La cuvée rouge Nigrine assemble des cépages issus de sélections massales fournies par des domaines réputés : malbec nettement prédominant du domaine Corbin-Michotte, cabernet franc du Clos Rougeard, prunelard de Robert Plageoles, négrette du Château Plaisance.

La dégustation de cette cuvée Nigrine 2018 justifie une minutieuse préparation : débouchage plusieurs heures à l’avance, pour permettre à son bouquet de s’exprimer, carafage pour bien l’aérer compte-tenu de sa jeunesse.

des arômes exubérants de fruits noirs

La robe rouge pourpre, cardinalice, aux reflets violines, est fort éloignée de celle très foncée du classique « vin noir » de Cahors. Le vin délivre des arômes exubérants de fruits noirs : mûres confiturées, cassis, d’épices : cardamone, poivre blanc, clou de girofle, puis en rétro-olfaction : cacao, truffe, jus de viande. La bouche juteuse est construite sur une magnifique densité puissante, précise, raffinée, des tanins fins, soyeux et croquants, une fraîcheur imparable et une complexité étonnante. La finale longue aux notes de réglisse et de violette confirme la remarquable structure de ce vin encore en devenir que je pourrais qualifier de caméléon, car au fur et à mesure de la dégustation, il se modifie, se transforme, évolue…

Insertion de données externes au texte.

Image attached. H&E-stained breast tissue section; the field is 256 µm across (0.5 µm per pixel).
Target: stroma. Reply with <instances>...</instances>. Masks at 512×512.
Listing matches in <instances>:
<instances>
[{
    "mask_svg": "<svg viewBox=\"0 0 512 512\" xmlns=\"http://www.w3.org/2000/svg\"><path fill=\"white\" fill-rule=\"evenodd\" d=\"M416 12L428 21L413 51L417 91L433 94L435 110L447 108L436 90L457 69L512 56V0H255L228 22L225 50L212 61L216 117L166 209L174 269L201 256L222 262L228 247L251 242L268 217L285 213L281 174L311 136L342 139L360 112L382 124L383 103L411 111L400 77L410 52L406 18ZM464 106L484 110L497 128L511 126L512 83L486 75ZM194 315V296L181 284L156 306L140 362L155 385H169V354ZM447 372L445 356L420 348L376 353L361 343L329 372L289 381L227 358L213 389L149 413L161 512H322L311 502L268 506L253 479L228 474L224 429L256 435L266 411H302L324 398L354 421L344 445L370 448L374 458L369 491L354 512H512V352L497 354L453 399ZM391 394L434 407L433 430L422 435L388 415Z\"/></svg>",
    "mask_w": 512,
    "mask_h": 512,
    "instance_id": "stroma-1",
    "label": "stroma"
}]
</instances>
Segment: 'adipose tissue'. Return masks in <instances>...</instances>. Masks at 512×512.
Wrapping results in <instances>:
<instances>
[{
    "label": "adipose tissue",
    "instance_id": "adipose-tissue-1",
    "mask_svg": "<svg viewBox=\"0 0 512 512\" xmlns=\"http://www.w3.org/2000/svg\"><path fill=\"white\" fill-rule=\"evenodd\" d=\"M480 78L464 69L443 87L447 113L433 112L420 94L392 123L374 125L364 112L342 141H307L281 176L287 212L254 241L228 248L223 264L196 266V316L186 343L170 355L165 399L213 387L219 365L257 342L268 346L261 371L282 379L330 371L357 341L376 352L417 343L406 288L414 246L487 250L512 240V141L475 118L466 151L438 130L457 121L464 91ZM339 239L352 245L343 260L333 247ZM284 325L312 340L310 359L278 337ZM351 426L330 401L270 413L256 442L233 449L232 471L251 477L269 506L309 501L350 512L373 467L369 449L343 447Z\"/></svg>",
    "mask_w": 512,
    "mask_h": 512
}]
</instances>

La gastronomie du Lot, réputée tant par ses magnifiques produits : truffe noire, canard gras, agneau, fromages que par ses recettes emblématiques, appelle tout naturellement des accords avec les vins locaux. La cuvée Nigrine, quoiqu’assez différente des Cahors classiques, va épouser certaines préparations culinaires de la région à base d’oie : cou d’oie farci, et surtout de canard : aiguillettes, fritons, bouchée de foie gras de canard poêlée au caramel de malbec. Dans un registre légèrement différent, il ne se déplaira pas en compagnie de pigeons : en cocotte ou rôtis. Les arômes bordelais, amenés par l’association malbec, cabernet franc, justifient la rencontre avec l’agneau fermier du Quercy : souris confite, gigot au four sauce au thym, selle forestière.

En fin de repas, l’accord avec un chèvre de Rocamadour ou un pélardon se fera tout en douceur.

En définitive, « ce patient travail d’artisan, souligne Lydia Bourguignon, qui est parti du sol jusqu’à la vigne et du raisin jusqu’au vin, est le meilleur témoignage que nous puissions donner de notre passion et de notre rêve devenu réalité. Faire du vin oui, mais avec l’envie de choisir un terrain vierge, peu onéreux, un message envers une jeune génération qui a le pouvoir de redonner vie à nos campagnes, à tous nos territoires désertés, oubliés ».